Çevreci ve Yerel Besiciler Derneği Başkanı Todor Georgiev, basın mensuplarına yaptığı açıklamada, deneyimini çobanlık mesleğini küçümsemeyen yeni nesillere aktarmak istediğini söyledi.
Yaz döneminde süren kurslara katılanların hepsinin başarı ile eğitimini tamamladıklarına ve çobanlık mesleğine sevgiyle sarıldıklarına işaret eden Georgiev, “Bu akademide geleceğin çobanının vizyonunu oluşturmaya çalışıyoruz. Bir tarım ülkesi olan Bulgaristan’da halkın yüzde 60-70’i zaten kuşaklar öncesi yaşamış çobanların torunlarıdır” dedi.
Georgiev, Bulgaristan’da 100 yıl öncesine kadar çobanlığın iyi gelir sağlayan, en prestijli uğraş ve mesleklerden biri olduğunu anımsatarak, “Bir iş danışmanı olarak böyle bir eğitimin nitelikli olarak verilmesinin yararlı olacağını düşündüm. Biz 10 yıl sonrasının iyi gelir sahibi çobanının yetiştirilmesine doğru giden kapsamlı bir projenin ilk adımlarını atıyoruz” diye konuştu.
“ÇOBAN DEYİP GEÇMEYİN”
Toplumun kafasında “çoban” denilince sürünün arkasında bağıran, neredeyse başıboş gezen insanların imajının canlandığını belirten Georgiev, “Çoban deyip geçmeyin. Neredeyse hakaret olarak kullanılan bu sözün arkasında aslında çok geniş bilgi sahibi profesyonel bir kişi yer alıyor” ifadesini kullandı.
Georgiev, bir çobanın aynı zamanda çevreci, veteriner, inşaatçı, bitki ve besin uzmanı ve meteorolog olması gerektiğini, ilk öğrenci grubunda da bilgisayar uzmanları, başarılı inşaat şirketlerinin sahipleri, sağlık personeli ve prestijli birçok mesleğin temsilcilerinin yer aldığını dile getirdi.

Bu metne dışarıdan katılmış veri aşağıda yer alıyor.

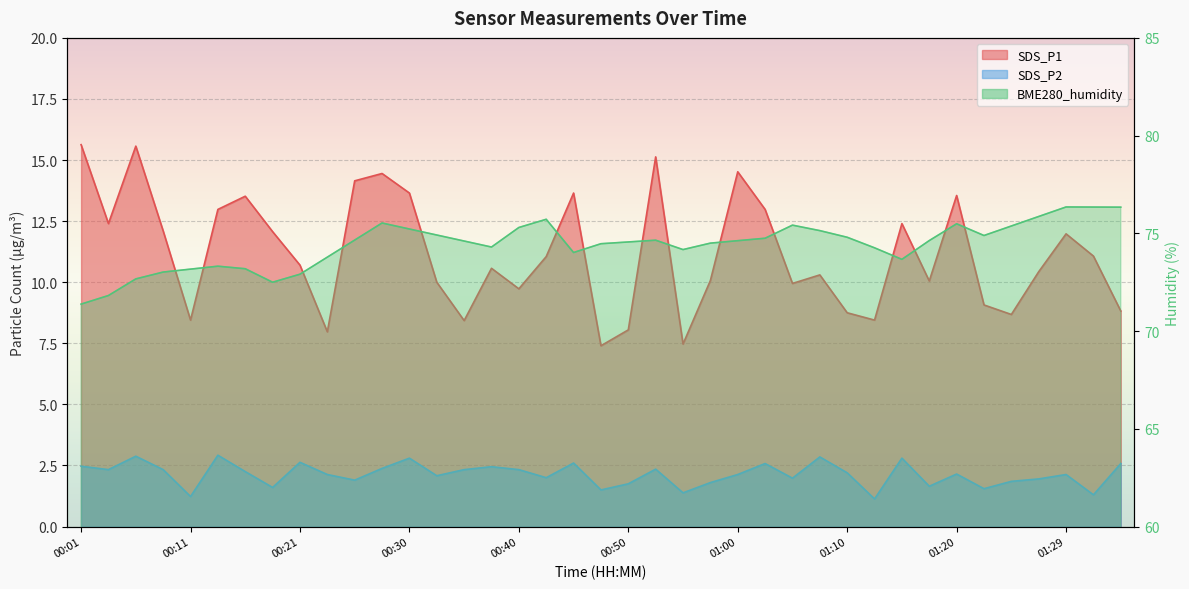

Is it true that SDS_P1 equals 4.2 at 00:16?

False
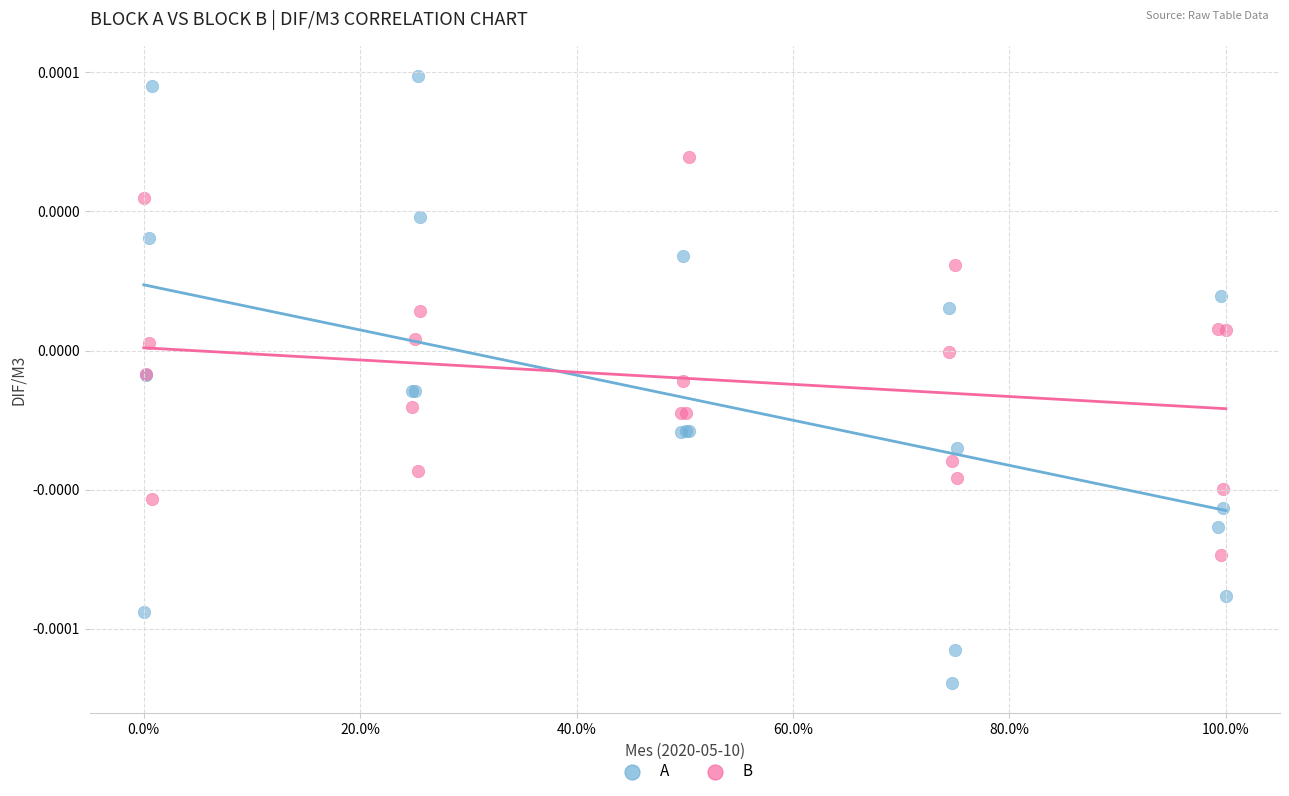

Which series reaches the maximum Y coordinate?

A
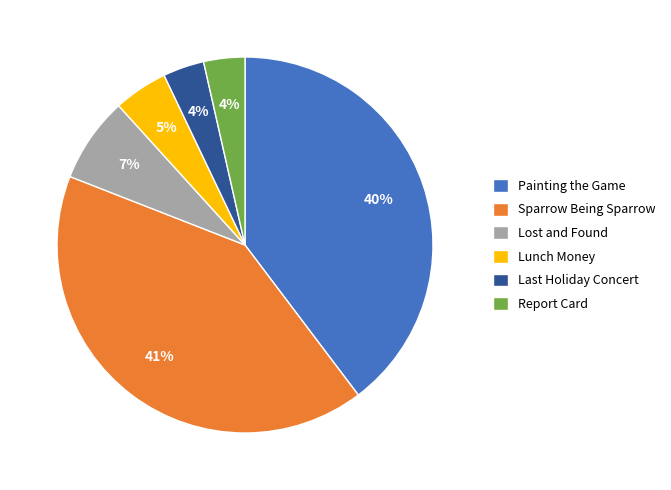

What is the ratio of the value at Sparrow Being Sparrow to the value at Painting the Game?

1.0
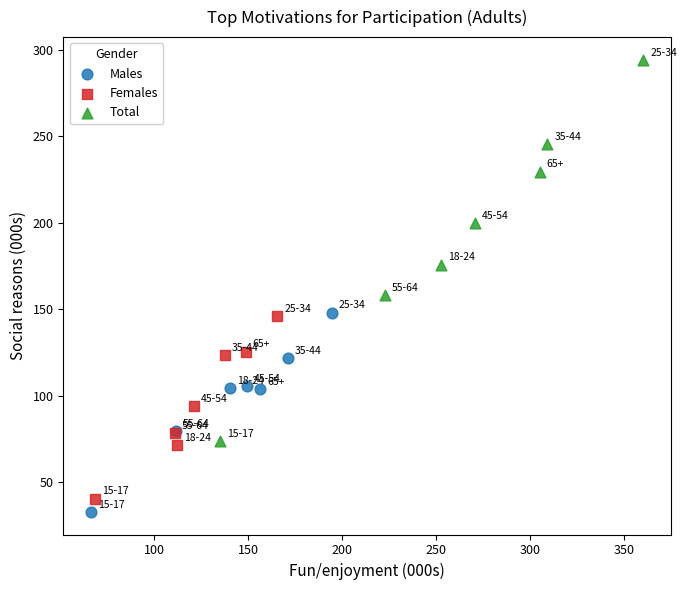

Which series contains the highest Y value?

Total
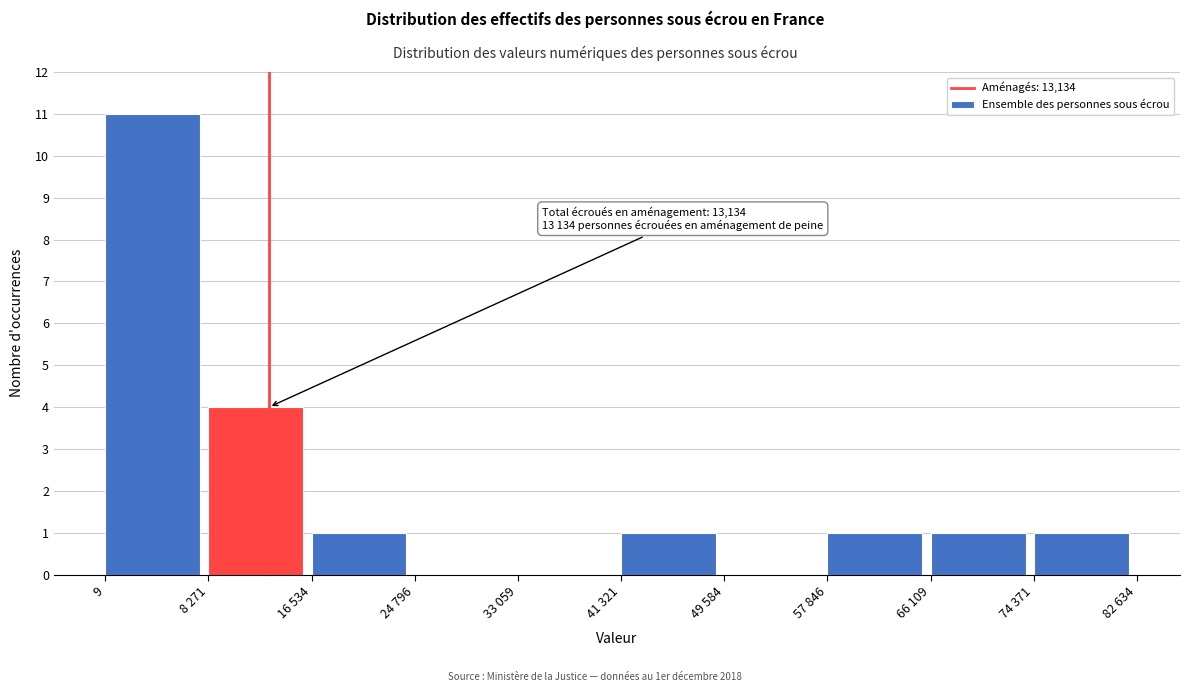

Reading right to left, list all the values displayed in this chart.

74 371=1	66 109=1	57 846=1	49 584=0	41 321=1	33 059=0	24 796=0	16 534=1	8 271=4	9=11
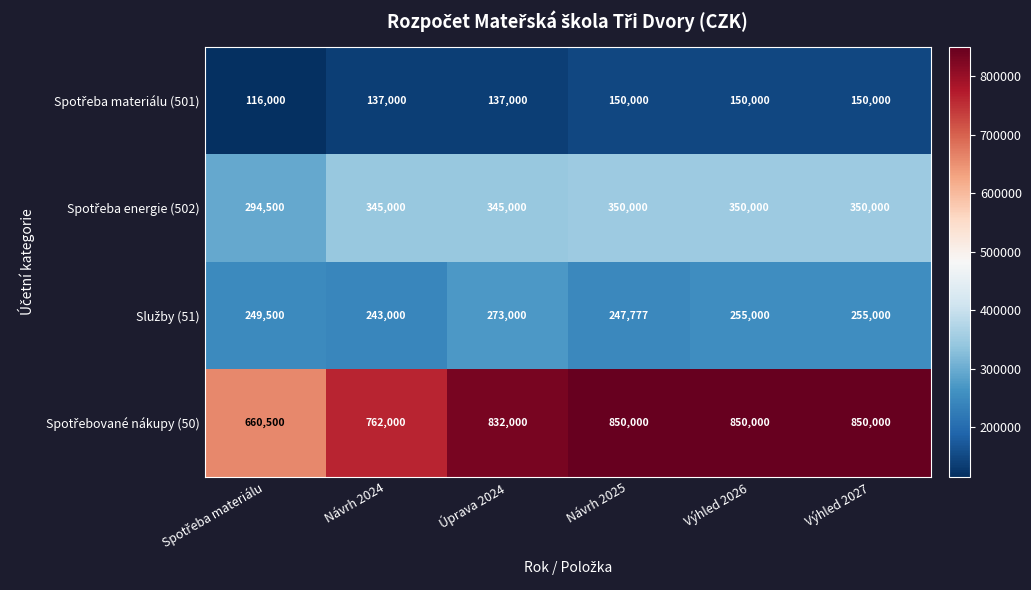

What is the total value across all series at Návrh 2025?

1597777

Eğitimin başında süt sağmak ve basit aletlerle koyun ağılı yapımının öğretildiğini anlatan Georgiev, kışın düzenlenecek ikinci dönemin çok daha zor olacağını aktardı.
Georgiev, Pirin Dağı’nın 2 bin metre yüksekliğinde yokuşlarında kurulan ağıllarda çalışmanın zor olduğunun altını çizerek, “Dağda kurtlar ve ayılar da var, iklim serttir. Bu koşullarda görülecek eğitim unutulmaz bir deneyim sayılır” diye konuştu.